Tasks –
• A. In the merge sort excerpt, what happens once one of the subarrays has been consumed?
• B. From the merge sort excerpt, extract everything from "But what is" down to "the merged array.".

Document segment –

.....

In a general case, $n$ is going to be bigger than one. We must count how many operations occur the current level of the recursion and then defer to the cost function to tell us the cost of the recursive calls. That gives us this general structure for the general cost:

$$\begin{align} T(n) &= \text{level cost} + \text{call count} \times T(\text{size of split}) \end{align}$$

For merge sort, the cost of the current level is the cost of the merge operation. We don't know what that is yet. Let's call it $f(n)$. There are two recursive calls, each on half the array. That gives us is this general cost:

$$\begin{align} T(n) &= f(n) + 2T(\frac{n}{2}) \\ \end{align}$$

But what is $f(n)$?

Merge

The merge method receives an array that has two sorted subarrays in it. Its job is to reorganize those two subarrays into one sorted subarray. But it has to do this in an efficient way. It does this by considering only the head elements of the two subarrays at a time. It picks off the smaller of the two as the next element in the merged array.

When a head element is pulled from its subarray, the head index is nudged rightward. Eventually one of the subarrays will be consumed. At that point, we stop comparing the head elements and just draw from the rest of the unconsumed list.

.....

Data excerpts –
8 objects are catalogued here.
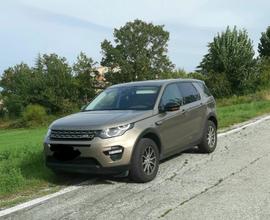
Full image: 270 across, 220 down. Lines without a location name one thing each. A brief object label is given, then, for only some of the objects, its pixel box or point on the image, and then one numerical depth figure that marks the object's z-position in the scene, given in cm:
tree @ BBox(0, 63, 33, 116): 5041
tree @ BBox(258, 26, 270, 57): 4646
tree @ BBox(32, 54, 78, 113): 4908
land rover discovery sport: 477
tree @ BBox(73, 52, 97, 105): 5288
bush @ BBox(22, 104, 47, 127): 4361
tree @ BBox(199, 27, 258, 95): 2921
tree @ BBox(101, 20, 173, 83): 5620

.....

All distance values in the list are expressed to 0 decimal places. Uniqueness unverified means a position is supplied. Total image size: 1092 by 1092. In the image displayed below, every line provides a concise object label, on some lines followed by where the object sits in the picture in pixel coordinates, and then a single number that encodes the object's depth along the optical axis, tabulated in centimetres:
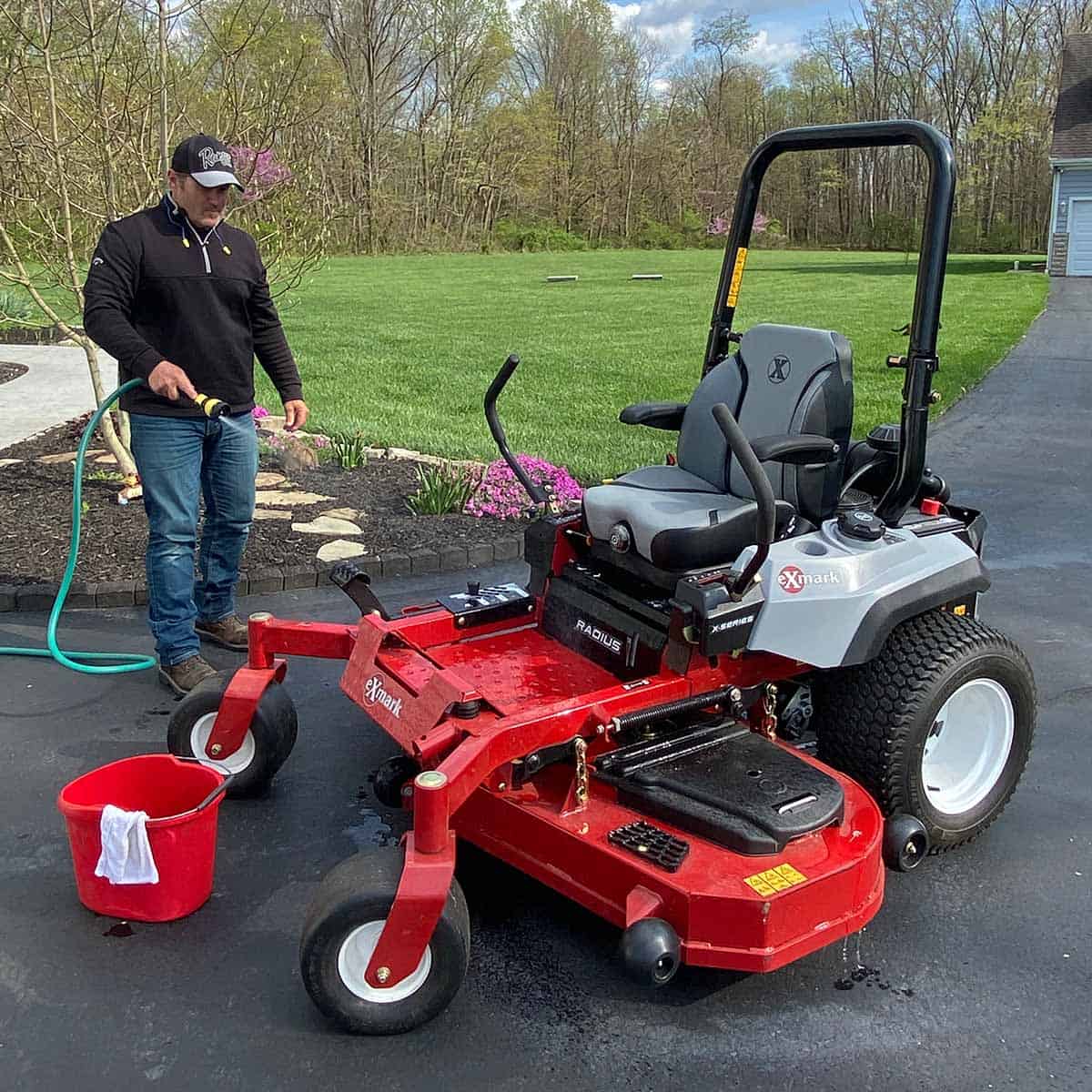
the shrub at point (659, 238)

.....

Answers to this exercise –
• A. Comparison of the head elements stops, and the rest is drawn from the unconsumed list.

• B.
But what is $f(n)$?

Merge

The merge method receives an array that has two sorted subarrays in it. Its job is to reorganize those two subarrays into one sorted subarray. But it has to do this in an efficient way. It does this by considering only the head elements of the two subarrays at a time. It picks off the smaller of the two as the next element in the merged array.